The letter to Sunak cites Australia’s post-2018 legislative changes as a cautionary case study. The Australian cybersecurity agency reported a 37% increase in data breaches among local firms within two years of the law’s passage. Meanwhile, foreign buyers expressed reduced confidence in Australian software, citing concerns about potential backdoors in messaging platforms. The UK government’s own National Cyber Security Centre has not provided cost-benefit analyses for the proposed scanning requirements, despite repeated calls from industry groups for such data.
Technical and Legal Friction Points
The proposed scanning framework in the Online Safety Bill creates a technical paradox. While proponents claim message scanning can flag child exploitation material, cybersecurity experts argue this approach requires decrypting messages at scale — a practice that fundamentally contradicts end-to-end encryption’s design principles. The bill’s requirement for “accredited technologies” to perform this scanning lacks clear technical definitions, leaving implementation open to interpretation and potential abuse.

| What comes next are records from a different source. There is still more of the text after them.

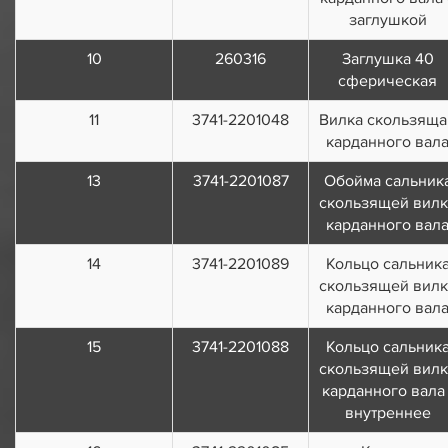
заглушкой
10
260316
Заглушка 40
сферическая
11
3741-2201048
Вилка скользяща
карданного вал
13
3741-2201087
Обойма сальник
скользящей вилк
карданного вал
14
3741-2201089
Кольцо сальник
скользящей вилк
карданного вал
15
3741-2201088
Кольцо сальник
скользящей вилк
карданного вала 
внутреннее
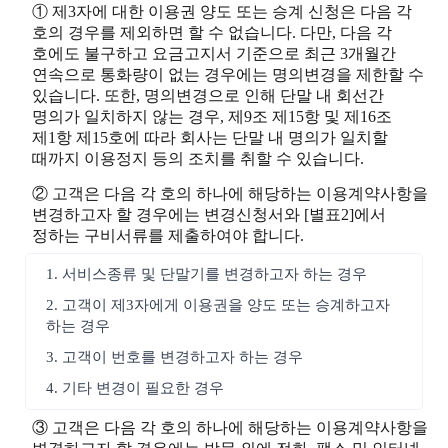
① 제3자에 대한 이용권 양도 또는 승계 신청은 다음 각
호의 경우를 제외하면 할 수 없습니다. 다만, 다음 각
호에도 불구하고 요금고지서 기준으로 최근 3개월간
연속으로 통화량이 없는 경우에는 명의변경을 제한할 수
있습니다. 또한, 명의변경으로 인해 단말 내 회선간
명의가 일치하지 않는 경우, 제9조 제15항 및 제16조
제1항 제15호에 따라 회사는 단말 내 명의가 일치할
때까지 이용정지 등의 조치를 취할 수 있습니다.
② 고객은 다음 각 호의 하나에 해당하는 이용계약사항을
변경하고자 할 경우에는 변경신청서와 [별표2]에서
정하는 구비서류를 제출하여야 합니다.
1. 서비스종류 및 단말기를 변경하고자 하는 경우
2. 고객이 제3자에게 이용권을 양도 또는 승계하고자
하는 경우
3. 고객이 번호를 변경하고자 하는 경우
4. 기타 변경이 필요한 경우
③ 고객은 다음 각 호의 하나에 해당하는 이용계약사항을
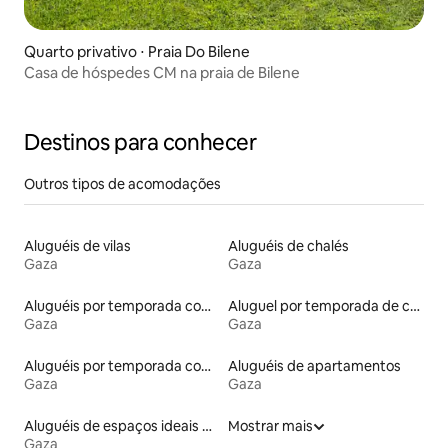
Quarto privativo ⋅ Praia Do Bilene
Casa de hóspedes CM na praia de Bilene
Destinos para conhecer
Outros tipos de acomodações
Aluguéis de vilas
Aluguéis de chalés
Gaza
Gaza
Aluguéis por temporada com acesso ao lago
Aluguel por temporada de casas de veraneio
Gaza
Gaza
Aluguéis por temporada com acesso à praia
Aluguéis de apartamentos
Gaza
Gaza
Aluguéis de espaços ideais para famílias
Mostrar mais
Gaza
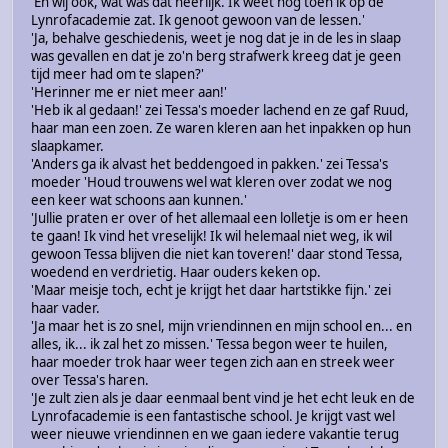
'En wij ook, wat was dat heerlijk. Ik weet nog toen ik op de
Lynrofacademie zat. Ik genoot gewoon van de lessen.'
'Ja, behalve geschiedenis, weet je nog dat je in de les in slaap
was gevallen en dat je zo'n berg strafwerk kreeg dat je geen
tijd meer had om te slapen?'
'Herinner me er niet meer aan!'
'Heb ik al gedaan!' zei Tessa's moeder lachend en ze gaf Ruud,
haar man een zoen. Ze waren kleren aan het inpakken op hun
slaapkamer.
'Anders ga ik alvast het beddengoed in pakken.' zei Tessa's
moeder 'Houd trouwens wel wat kleren over zodat we nog
een keer wat schoons aan kunnen.'
'Jullie praten er over of het allemaal een lolletje is om er heen
te gaan! Ik vind het vreselijk! Ik wil helemaal niet weg, ik wil
gewoon Tessa blijven die niet kan toveren!' daar stond Tessa,
woedend en verdrietig. Haar ouders keken op.
'Maar meisje toch, echt je krijgt het daar hartstikke fijn.' zei
haar vader.
'Ja maar het is zo snel, mijn vriendinnen en mijn school en... en
alles, ik... ik zal het zo missen.' Tessa begon weer te huilen,
haar moeder trok haar weer tegen zich aan en streek weer
over Tessa's haren.
'Je zult zien als je daar eenmaal bent vind je het echt leuk en de
Lynrofacademie is een fantastische school. Je krijgt vast wel
weer nieuwe vriendinnen en we gaan iedere vakantie terug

Legal scholars have also criticized the bill’s lack of statutory safeguards. The Open Rights Group points out that the framework grants authorities broad powers without judicial oversight, violating the UK Human Rights Act’s protections. This divergence from the EU’s stricter data governance models could strain cross-border collaborations in law enforcement and intelligence sharing.
What to Watch
The UK Parliament’s next scheduled review of the Online Safety Bill in July 2026 will determine whether encryption protections remain intact or if scanning provisions are implemented. SecurityBaseline.eu plans to release a follow-up report in Q3 2026, tracking whether European governments address the 3,000+ vulnerable tracking sites identified in their study. Meanwhile, the Global Encryption Coalition will continue pressuring the government to align the bill with international cybersecurity standards.